I'm looking after a budgie for a friend who's on holiday.
He's blue and a boy (the budgie, not the friend): an exquisite, courteous and charming bird.
photo by Amos T Fairchild
What's the bird's name?
Ah, well, that's rather a problem.
He has always, I understand, been called Billy. Billy the Blue Budgie. What could be wrong with that?
I mean, he even has a bill.
Is the problem that in Canada billy means a truncheon? Or that in Australia and New Zealand it can mean a campfire kettle (boil the billy means to make a cup of tea)? Or that a billycock in Britain used to be a bowler hat? Or that Billy the Kid was an outlaw?
Nope. The trouble is that my friend has gone to see relatives in Dublin, and admitting to having a budgie called Billy in Dublin is apparently tantamount to celebrating the 1690 victory over the Irish Catholics at the Battle of the Boyne of the British King William III.
Yes, it was a long time ago, but unfortunately the battle has acquired a lot of baggage over the years.

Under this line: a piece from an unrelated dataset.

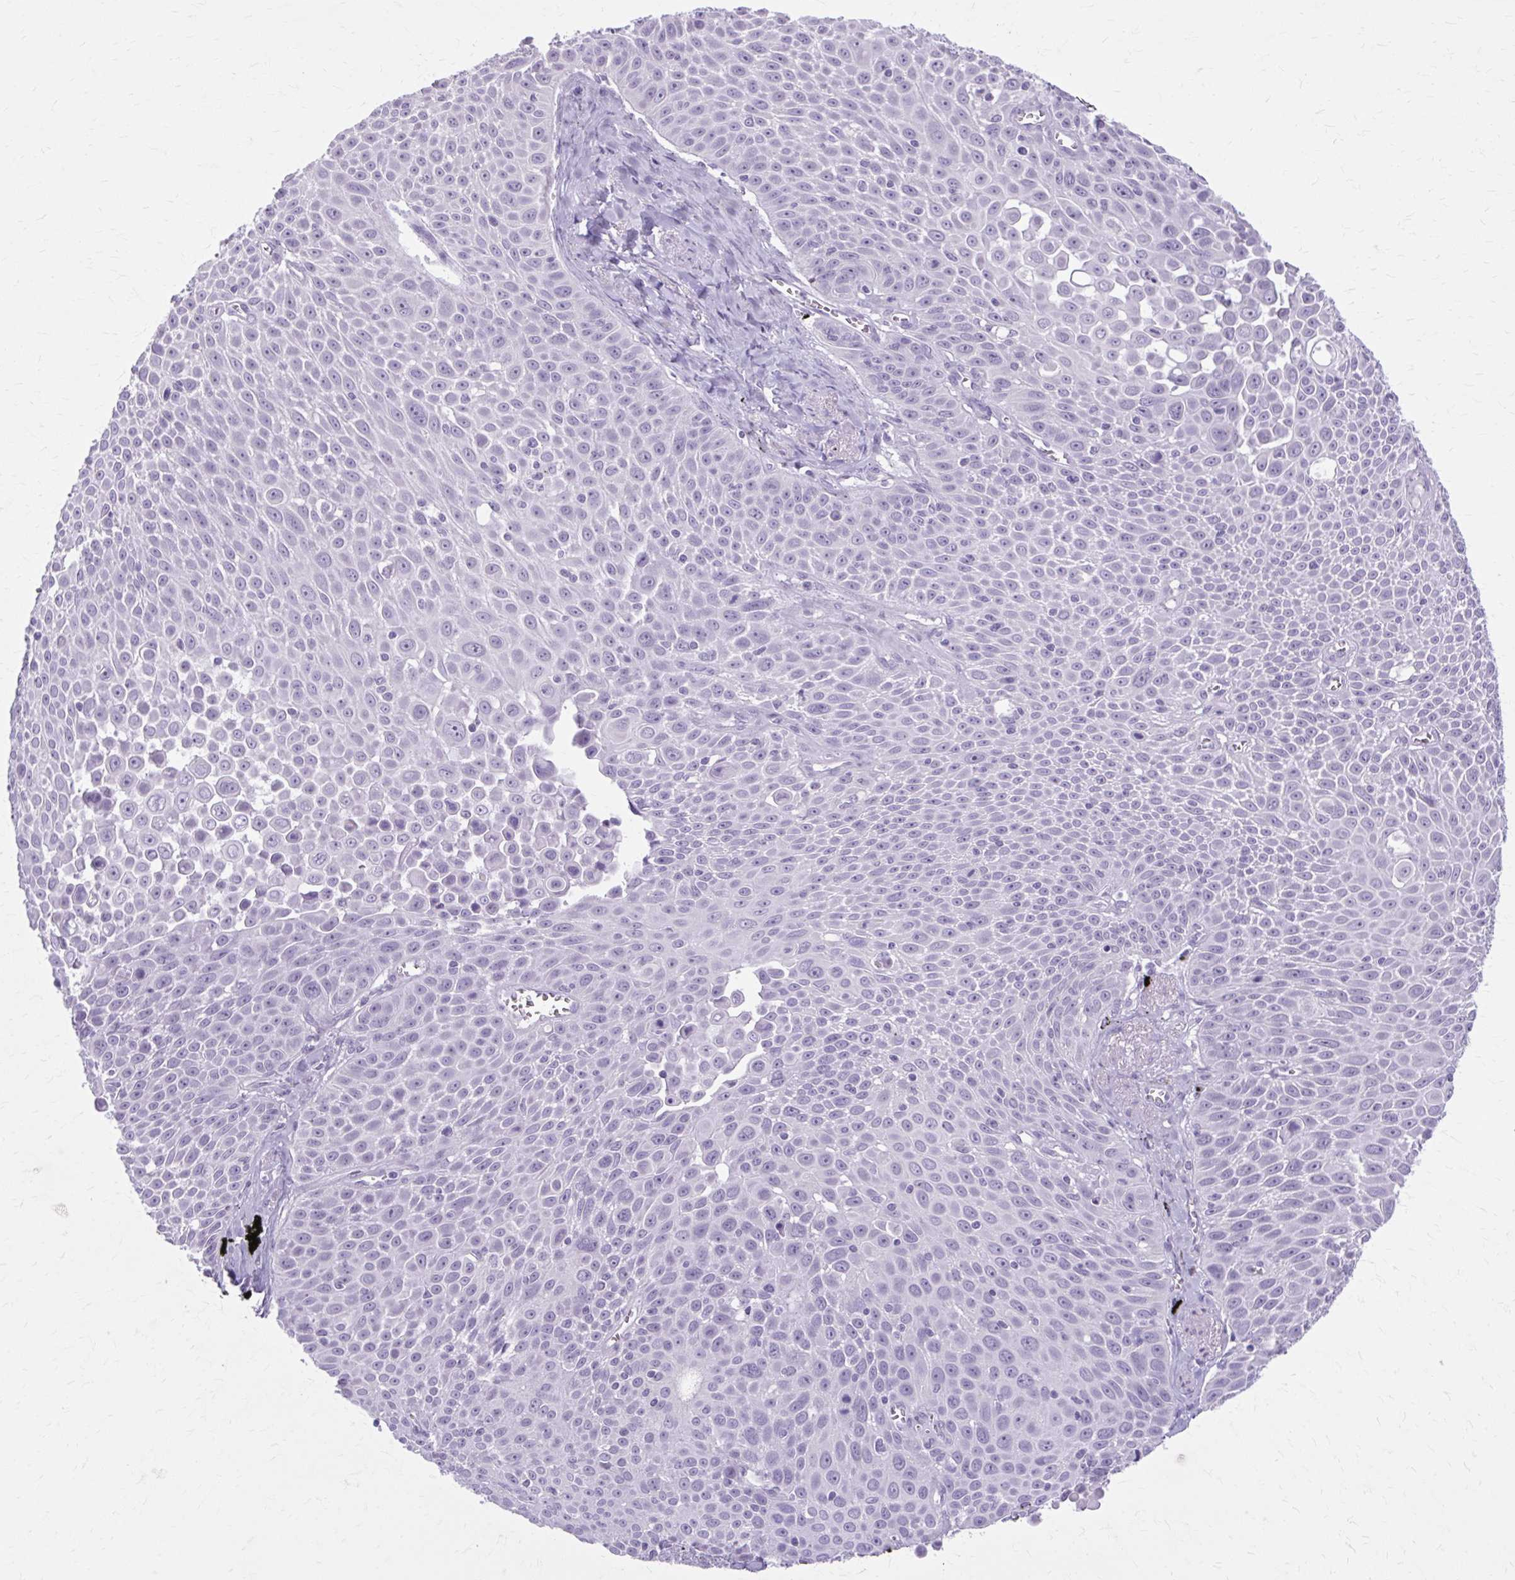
{"staining": {"intensity": "negative", "quantity": "none", "location": "none"}, "tissue": "lung cancer", "cell_type": "Tumor cells", "image_type": "cancer", "snomed": [{"axis": "morphology", "description": "Squamous cell carcinoma, NOS"}, {"axis": "morphology", "description": "Squamous cell carcinoma, metastatic, NOS"}, {"axis": "topography", "description": "Lymph node"}, {"axis": "topography", "description": "Lung"}], "caption": "A histopathology image of human lung cancer (squamous cell carcinoma) is negative for staining in tumor cells.", "gene": "OR4B1", "patient": {"sex": "female", "age": 62}}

So: what can be done about Billy the Budgie?
My friend is an honest man who doesn't want to tell lies, so the poor budgie has been hastily renamed Bertie.
I must say that Bertie/Billy seems perfectly happy.
Though I'm not sure just how much of the politics he really understands.
Word Not To Use Today: billy. The truncheon word comes from a pet form of William, the cooking-vessel is short for the Scottish billypot, a billycock hat is named after William Coke, who wore the first one, and William itself means desire-helmet.
Which is rather neat as far as the hat goes, isn't it.